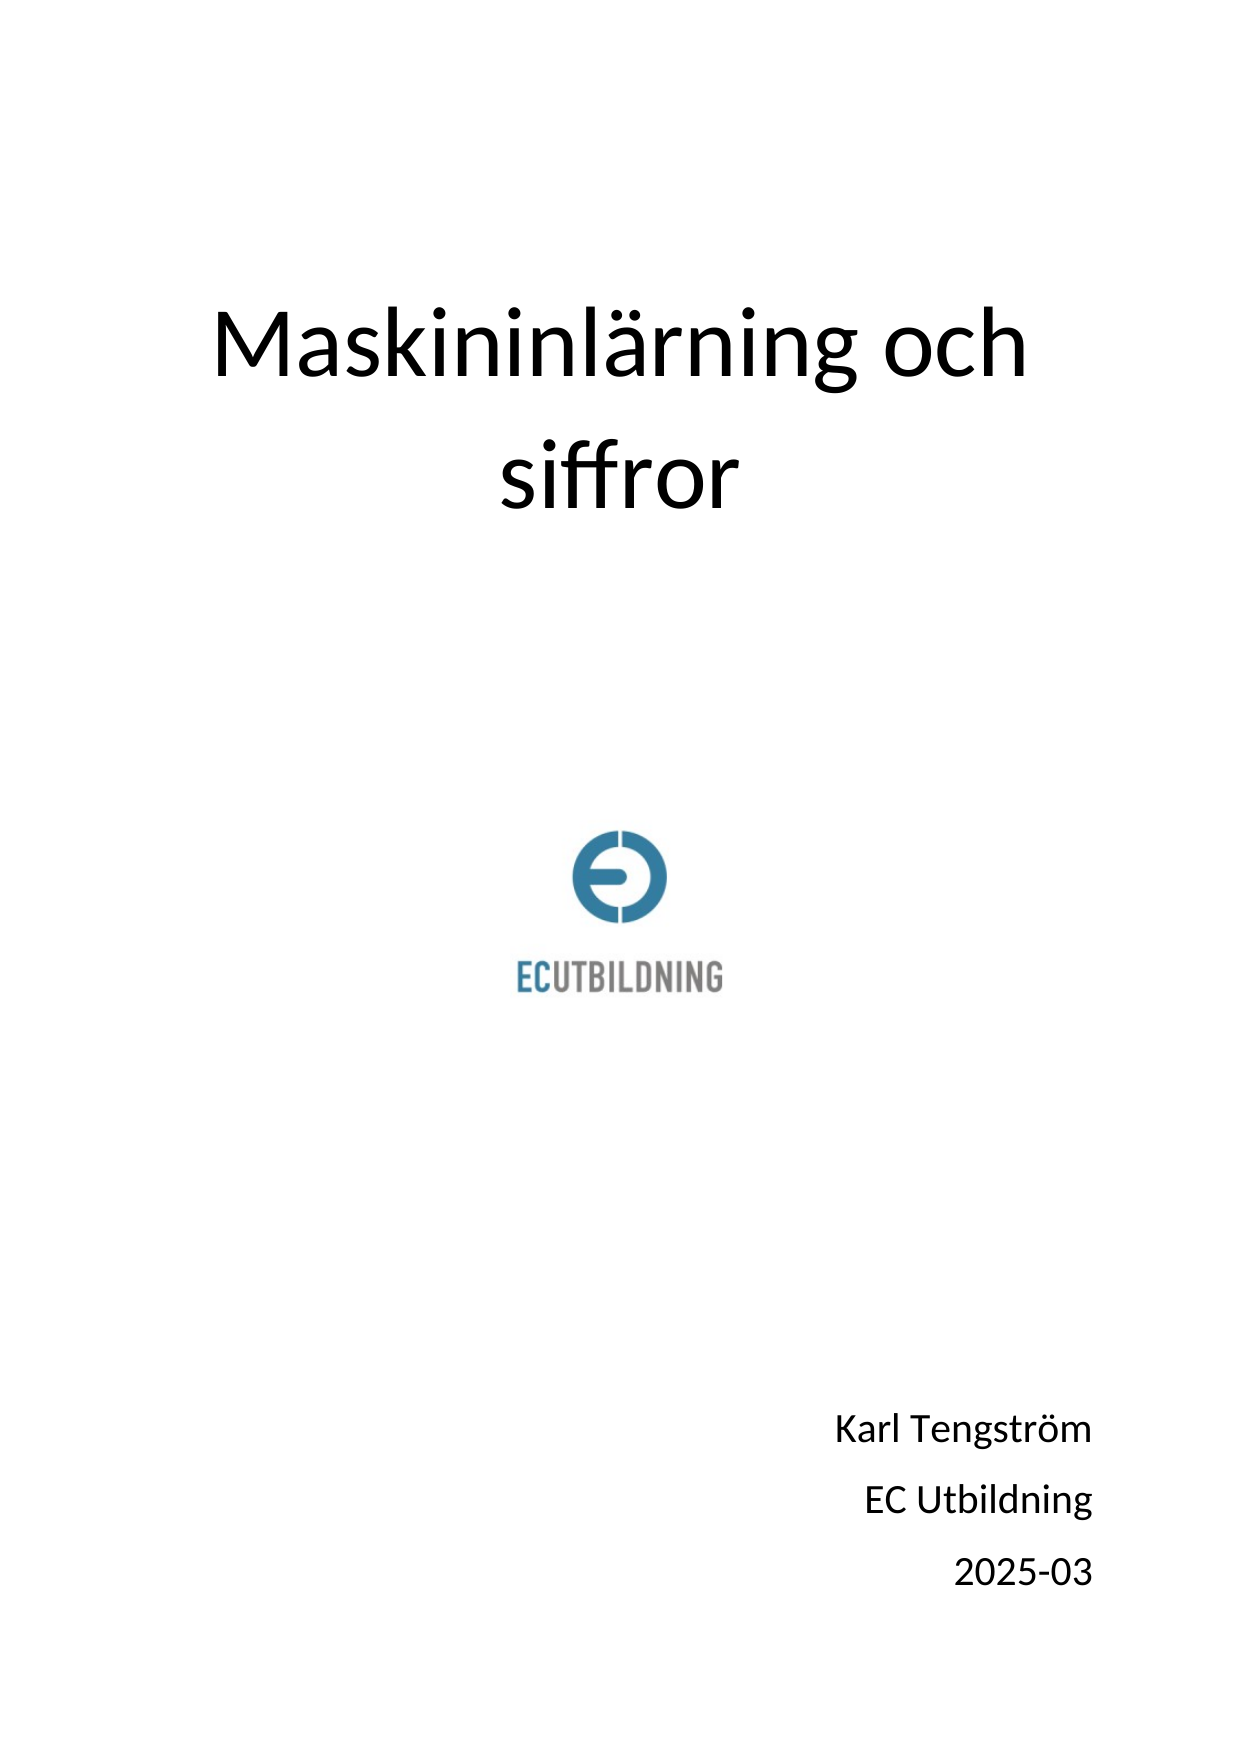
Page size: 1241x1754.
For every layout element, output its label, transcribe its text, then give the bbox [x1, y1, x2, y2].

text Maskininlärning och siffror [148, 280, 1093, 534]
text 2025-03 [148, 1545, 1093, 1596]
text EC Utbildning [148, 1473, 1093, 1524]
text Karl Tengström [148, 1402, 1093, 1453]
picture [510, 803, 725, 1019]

Task goal
Restate the material word for word, minus pictures.

Exercise response
Page size: 1241x1754.
For every layout element, output its label, transcribe its text, then give the bbox [x1, y1, x2, y2].

text Maskininlärning och siffror [148, 280, 1093, 534]
text 2025-03 [148, 1545, 1093, 1596]
text EC Utbildning [148, 1473, 1093, 1524]
text Karl Tengström [148, 1402, 1093, 1453]
picture [510, 803, 725, 1019]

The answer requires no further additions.